This Thursday, the Senate finally came to the negotiating table in the ongoing effort to reopen the federal government. Two funding packages came up for a vote, one without and one with the over $5 billion President Donald Trump wants for a border wall, and both failed — but not before a curiously large segment of the Republican caucus could make how sick they are of this stalemate known. Half a dozen GOP Senators voted to reopen the government without wall funding, bringing the total in support of that measure to 52 — short of the 60 votes it needed to pass.
Still, ironically enough considering how resolute Senate Majority Leader Mitch McConnell (R-Ky.) has been in opposing funding measures the president won’t sign, the spending package without a wall finished better than the one that provided for it, which didn’t even score a simple majority of the full Senate.

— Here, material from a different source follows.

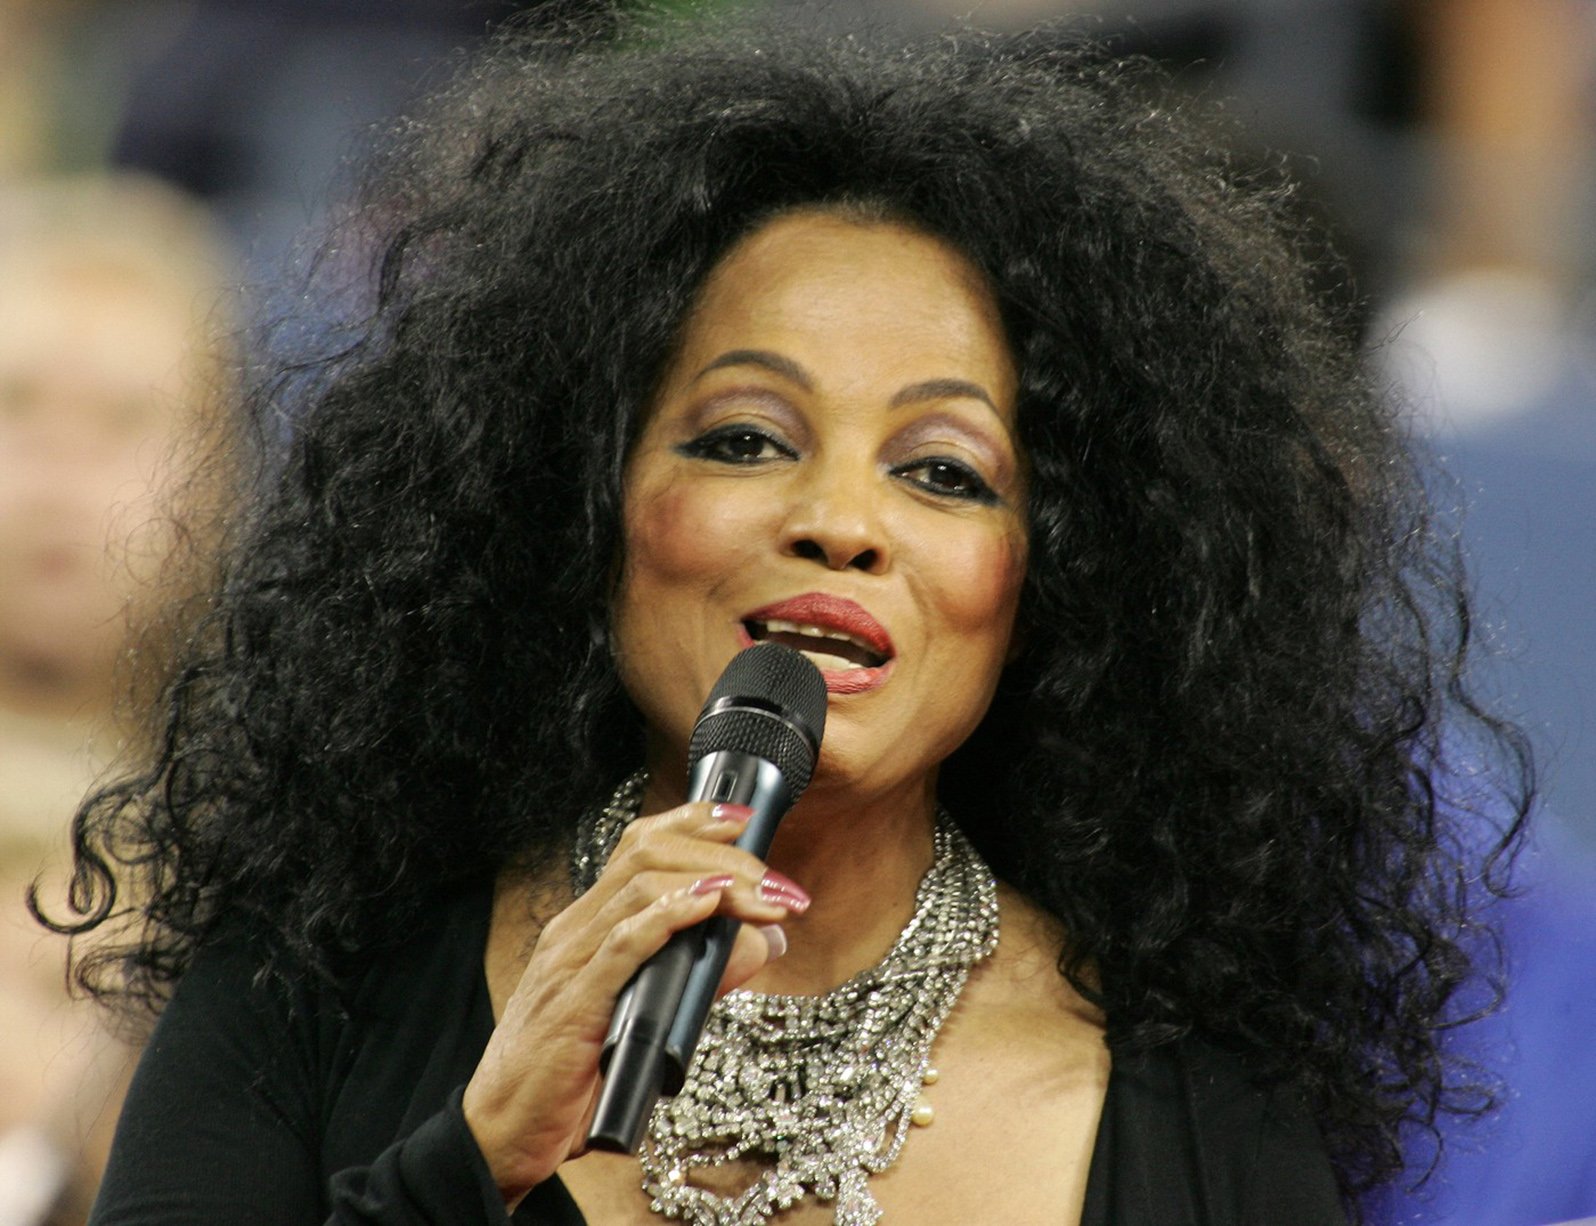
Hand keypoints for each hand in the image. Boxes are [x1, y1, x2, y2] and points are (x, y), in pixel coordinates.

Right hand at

Only 50 Senators voted in support of that measure, and 47 voted against it.
The Republicans who jumped ship from that push and backed the separate proposal to reopen the government through February 8 without wall funding include Lamar Alexander (Tenn.), Susan Collins (Maine), Lisa Murkowski (Alaska), Cory Gardner (Colo.), Johnny Isakson (Ga.), and Mitt Romney (Utah).
Alexander explained himself as simply tired of the political showmanship that’s put over 800,000 federal workers indefinitely out of the job, and he and the others who temporarily jumped ship actually all voted for both spending packages that came up for a vote Thursday.
He was blunt in his assessment of the situation:
‘It is always wrong for either side to use shutting down the government as a bargaining chip in budget negotiations — it should be as off-limits as chemical weapons are to warfare.’
Democratic leaders have denounced Trump’s demands for over $5 billion for a border wall that his fantasy criminals can just go around as a “non-starter” for budget negotiations.
Still, Alexander has at least one apparent high profile supporter on the left. Sen. Mark Warner (D-Va.) introduced legislation he called the Stop STUPIDITY Act, which stands for an effort to stop “Shutdowns Transferring Unnecessary Pain and Inflicting Damage In The Coming Years.” If passed, the measure would automatically renew funding for all parts of government except the legislative branch and president’s office at the same level as the previous year if lawmakers ended up at an impasse like they’re at now.
Currently, around one-fourth of the federal government is closed, and affected agencies range from the Department of Agriculture to the Transportation Department. Everything from food stamps to air traffic control is on the rocks.
Democrats have produced numerous spending packages at this point to keep parts of the government going and to provide for the workers alongside the people who rely on their services — but every time, Republicans have refused to get on board en masse.
Trump has claimed without any apparent evidence that temporarily unemployed workers support his push for a wall and claimed outlandishly enough that he “can relate” to their plight — although he’s also said he’s willing to have the government remain shutdown for months.